Castles in Middle Ages Europe
During the early Middle Ages simple stone roundtowers enabled and encouraged chronic ‘‘small wars’’ among petty nobles and hundreds of greater castellans whose private fortresses—some 500 in France alone by the 13th century—ran up and down mountainsides, controlled great rivers and valleys, and dominated open country.
Local lords of all they surveyed, but not much more, showed little regard for ”national” claims of a distant king, let alone the universalist pretensions of pope or emperor. Greater authority in law was defied by force majeure in fact, by armed and armored men hunkered with their private armies inside nearly unbreachable stone perimeters. Control of castles and the lands they dominated was thus the principal issue at stake in most local quarrels and in the great ”national” wars of the Middle Ages. For instance, many Austrian, German, Italian, and Swiss castles date to the 11thcentury Wars of Investiture with the papacy, which saw local uprisings against an excommunicated emperor that produced outright anarchy in Saxony and areas of southern Germany. The reality of fragmented polities and private military power together made the Middle Ages an era of chronic if low-level warfare in which a scourge of warlords defined politics by the crudest forms of force majeure. This near-anarchy of the Medieval countryside separated that period from the era of universal law and empire that ended with the fall of Rome, and from the era of political and military consolidation that followed with the rise of powerful monarchies and then the nation-state.

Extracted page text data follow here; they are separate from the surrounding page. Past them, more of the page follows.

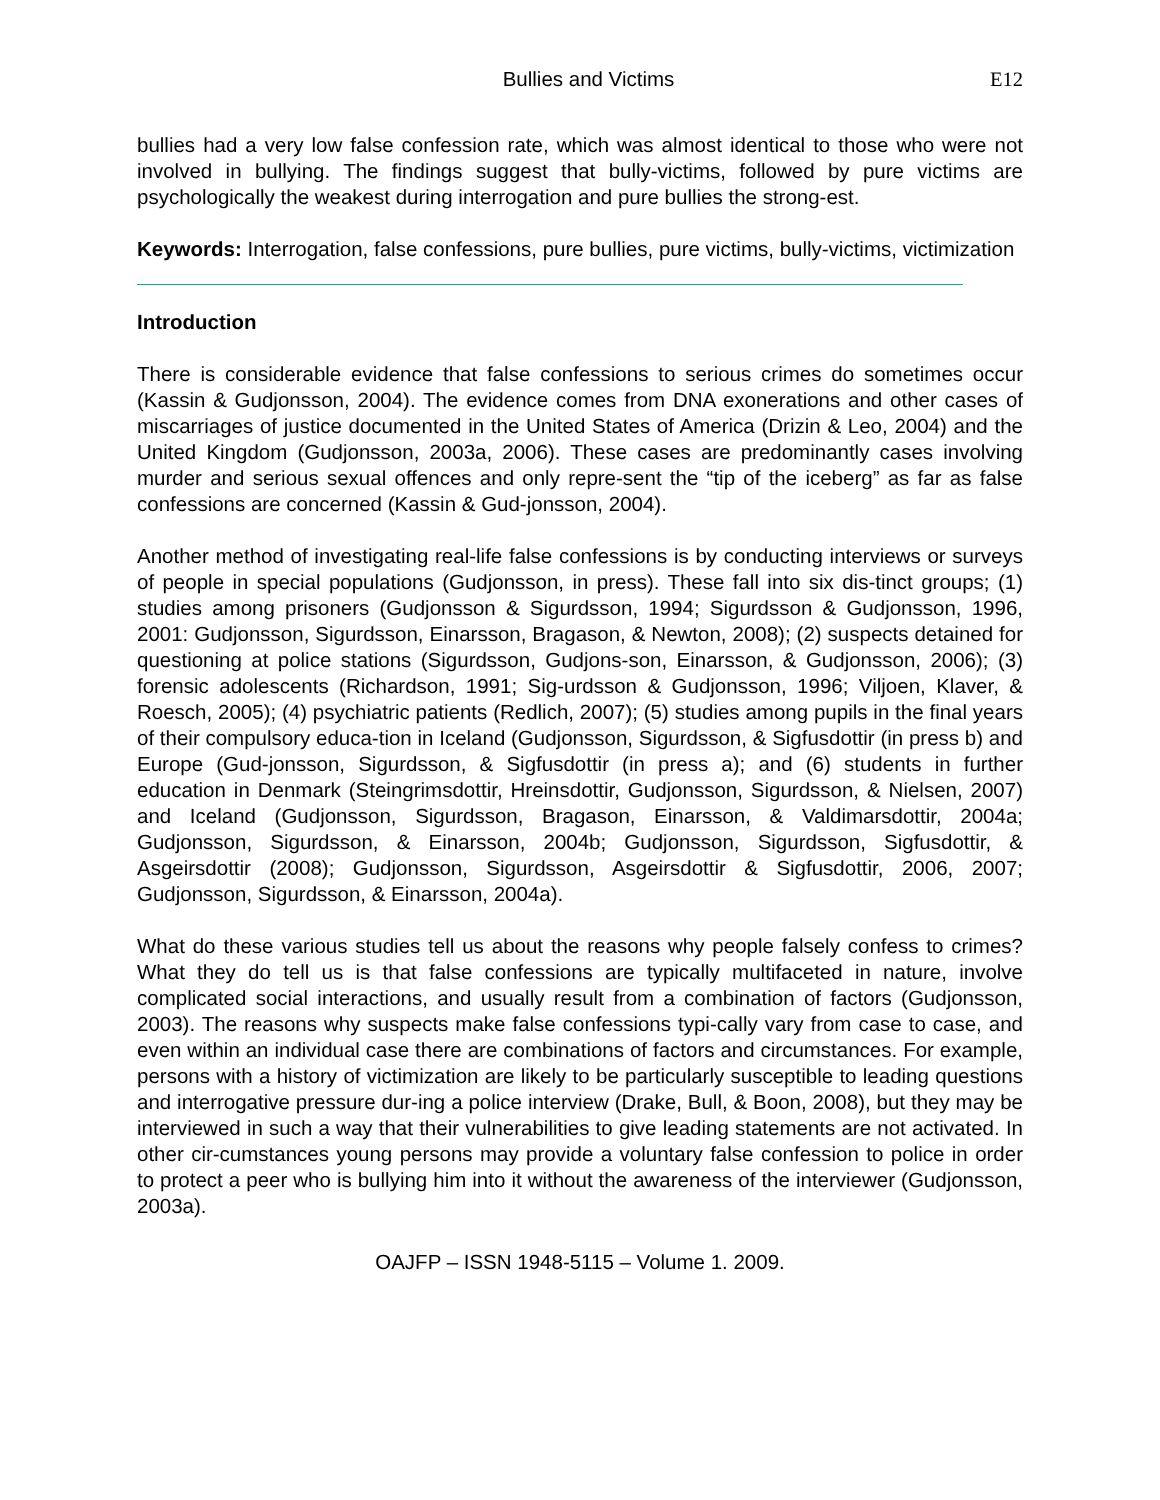Bullies and Victims E12
bullies had a very low false confession rate, which was almost identical to those who were not involved in bullying. The findings suggest that bully-victims, followed by pure victims are psychologically the weakest during interrogation and pure bullies the strong-est.
Keywords: Interrogation, false confessions, pure bullies, pure victims, bully-victims, victimization
Introduction
There is considerable evidence that false confessions to serious crimes do sometimes occur (Kassin & Gudjonsson, 2004). The evidence comes from DNA exonerations and other cases of miscarriages of justice documented in the United States of America (Drizin & Leo, 2004) and the United Kingdom (Gudjonsson, 2003a, 2006). These cases are predominantly cases involving murder and serious sexual offences and only repre-sent the “tip of the iceberg” as far as false confessions are concerned (Kassin & Gud-jonsson, 2004).
Another method of investigating real-life false confessions is by conducting interviews or surveys of people in special populations (Gudjonsson, in press). These fall into six dis-tinct groups; (1) studies among prisoners (Gudjonsson & Sigurdsson, 1994; Sigurdsson & Gudjonsson, 1996, 2001: Gudjonsson, Sigurdsson, Einarsson, Bragason, & Newton, 2008); (2) suspects detained for questioning at police stations (Sigurdsson, Gudjons-son, Einarsson, & Gudjonsson, 2006); (3) forensic adolescents (Richardson, 1991; Sig-urdsson & Gudjonsson, 1996; Viljoen, Klaver, & Roesch, 2005); (4) psychiatric patients (Redlich, 2007); (5) studies among pupils in the final years of their compulsory educa-tion in Iceland (Gudjonsson, Sigurdsson, & Sigfusdottir (in press b) and Europe (Gud-jonsson, Sigurdsson, & Sigfusdottir (in press a); and (6) students in further education in Denmark (Steingrimsdottir, Hreinsdottir, Gudjonsson, Sigurdsson, & Nielsen, 2007) and Iceland (Gudjonsson, Sigurdsson, Bragason, Einarsson, & Valdimarsdottir, 2004a; Gudjonsson, Sigurdsson, & Einarsson, 2004b; Gudjonsson, Sigurdsson, Sigfusdottir, & Asgeirsdottir (2008); Gudjonsson, Sigurdsson, Asgeirsdottir & Sigfusdottir, 2006, 2007; Gudjonsson, Sigurdsson, & Einarsson, 2004a).
What do these various studies tell us about the reasons why people falsely confess to crimes? What they do tell us is that false confessions are typically multifaceted in nature, involve complicated social interactions, and usually result from a combination of factors (Gudjonsson, 2003). The reasons why suspects make false confessions typi-cally vary from case to case, and even within an individual case there are combinations of factors and circumstances. For example, persons with a history of victimization are likely to be particularly susceptible to leading questions and interrogative pressure dur-ing a police interview (Drake, Bull, & Boon, 2008), but they may be interviewed in such a way that their vulnerabilities to give leading statements are not activated. In other cir-cumstances young persons may provide a voluntary false confession to police in order to protect a peer who is bullying him into it without the awareness of the interviewer (Gudjonsson, 2003a).
OAJFP – ISSN 1948-5115 – Volume 1. 2009.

A wave of castle-building began around 1000 C.E., representing political fragmentation as well as physical fortification of the countryside. Castles could be as simple as an earth and wood motte-and-bailey fort or a round tower like those of coastal Ireland. Or they might rise above already grand natural heights as some extraordinary multi-towered and bastioned edifice, as in Normandy and the Aquitaine, Castile and Catalonia, or Syria and Palestine. In the 12th and 13th centuries stone fortifications remained nearly unbreachable by torsion artillery, although a patient and well-organized attacker might be able to sap under thick walls, or batter down thin ones with a catapult or trebuchet. Alternately, a surrender might be forced through surprise attack at night or at dawn, or intimidation by slow torture or execution of prisoners in view of the defenders. If the attacker could afford the money and the men, assault from a siege tower might bring a mighty castle down.
This was rarely tried, however, as loss of life in a storming-froma siege tower or through a breach in the wall-was usually prohibitive. Also, the solution to such direct assaults was simple and obvious: build stone walls higher at the top and thicker at the base. That proved an effective response by military architects at least until the advent of truly effective gunpowder artillery forced defensive walls to shorten and demanded their reinforcement and insulation with external earthworks. Castles rose to dominate the countryside in region after region. The most heavily encastellated region of Europe was Italy, because it was the richest and most worth the expense of erecting stone defenses. Castle-building was extensive even in modestly urbanized areas, such as Castile, southern England, Normandy, Saxony, and Thuringia. Castles were built along important overland trade routes to better sweep in taxes and monitor suspicious travelers, or as centers for local administration, or to display private overlordship, power, wealth, and privilege. Given the option of simply out-waiting an enemy, defenders became ever more reluctant to fight a numerically superior, equal, or even slightly inferior army on the battlefield.